Exercise prompt
With the pictures omitted, please transcribe exactly the lines beginning at the one that contains "hfov_deg: 18.8" and ending with the last line of the records below.

[Camera geometry data]
· · · ·
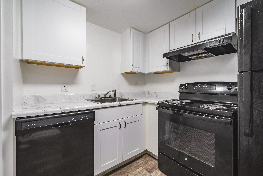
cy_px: 88
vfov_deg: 81.2
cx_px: 132
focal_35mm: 14
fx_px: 102
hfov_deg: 104.2
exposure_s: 1/15
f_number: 11
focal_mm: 14
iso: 400
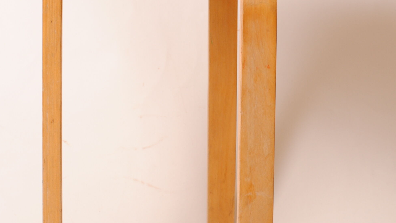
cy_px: 53
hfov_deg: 13.8
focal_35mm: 155
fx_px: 1627
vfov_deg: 7.8
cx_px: 272
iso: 200
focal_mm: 50
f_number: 8
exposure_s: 1/60
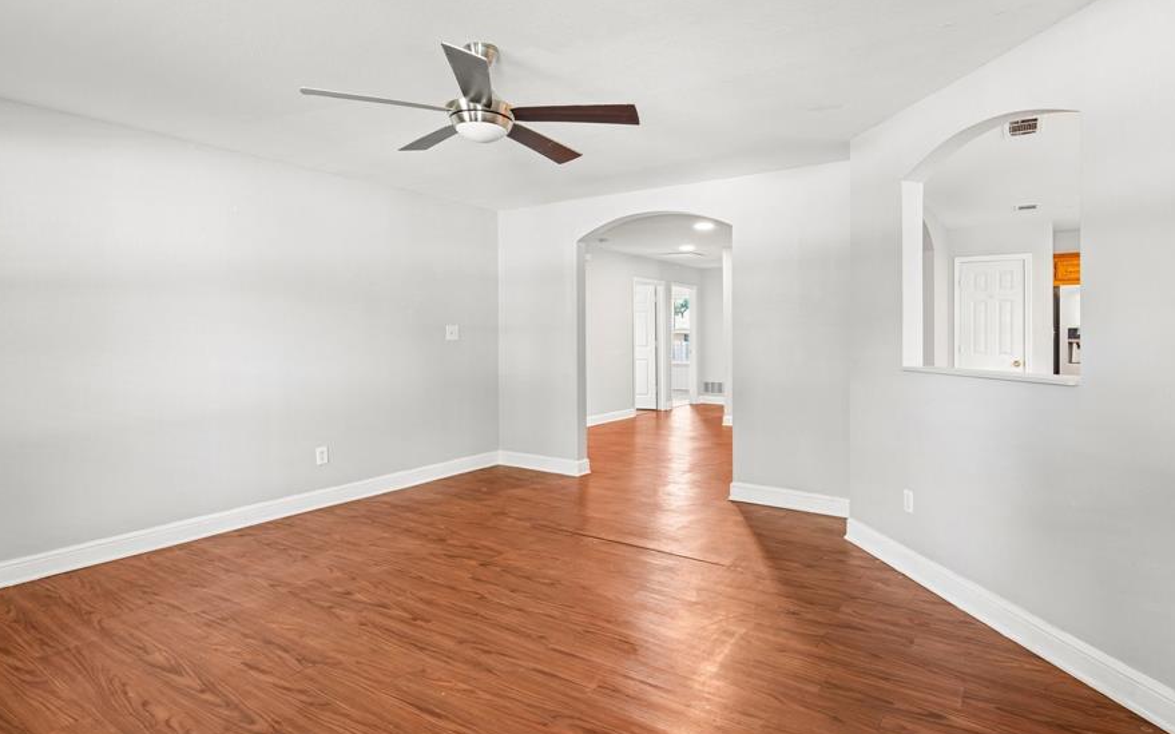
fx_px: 608
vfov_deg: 62.1
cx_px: 647
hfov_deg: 87.7
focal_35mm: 19
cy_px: 330
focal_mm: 16
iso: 400
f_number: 8
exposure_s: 1/6
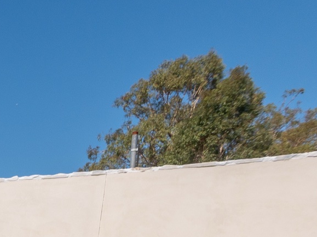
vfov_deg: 18.1
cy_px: 399
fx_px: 623
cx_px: -306
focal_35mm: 68
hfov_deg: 18.8
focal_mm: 16
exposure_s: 1/1250
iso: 400
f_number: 8
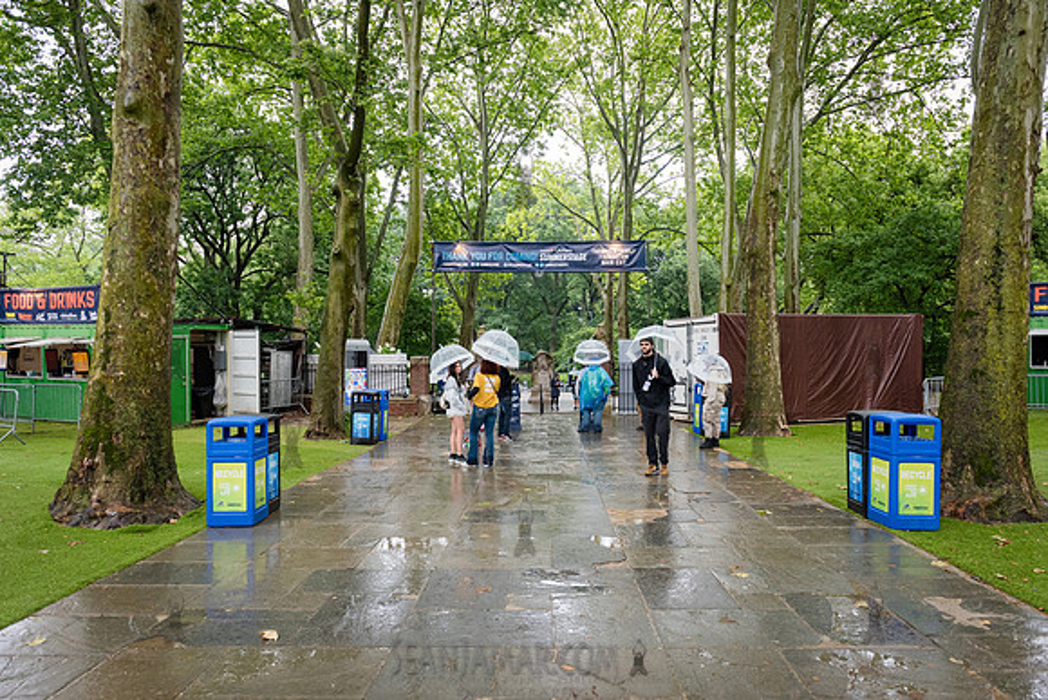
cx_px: 524
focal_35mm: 24
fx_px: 703
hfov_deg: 73.4
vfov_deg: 52.9
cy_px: 350
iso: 2000
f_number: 4.5
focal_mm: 24
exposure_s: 1/400
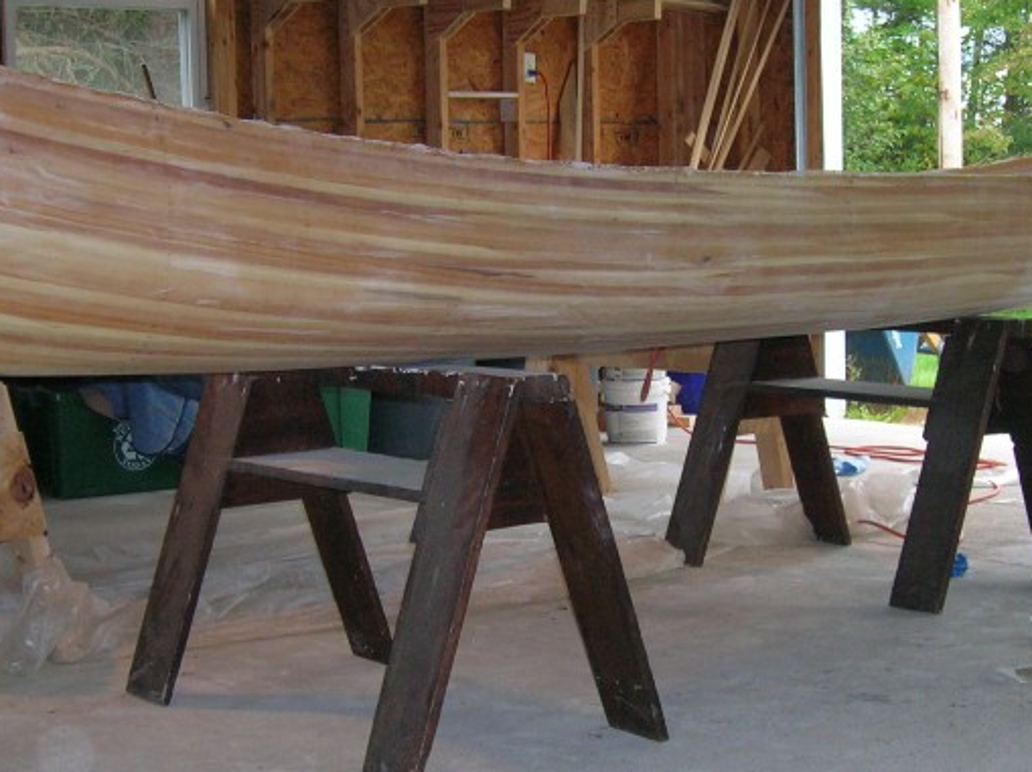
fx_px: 1966
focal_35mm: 66
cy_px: 471
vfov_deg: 22.2
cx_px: 525
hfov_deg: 29.4
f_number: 3.1
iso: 116
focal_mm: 7
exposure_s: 1/60.1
· · · ·
Expected output
hfov_deg: 18.8
focal_mm: 16
exposure_s: 1/1250
iso: 400
f_number: 8
cx_px: 524
focal_35mm: 24
fx_px: 703
hfov_deg: 73.4
vfov_deg: 52.9
cy_px: 350
iso: 2000
f_number: 4.5
focal_mm: 24
exposure_s: 1/400
fx_px: 1966
focal_35mm: 66
cy_px: 471
vfov_deg: 22.2
cx_px: 525
hfov_deg: 29.4
f_number: 3.1
iso: 116
focal_mm: 7
exposure_s: 1/60.1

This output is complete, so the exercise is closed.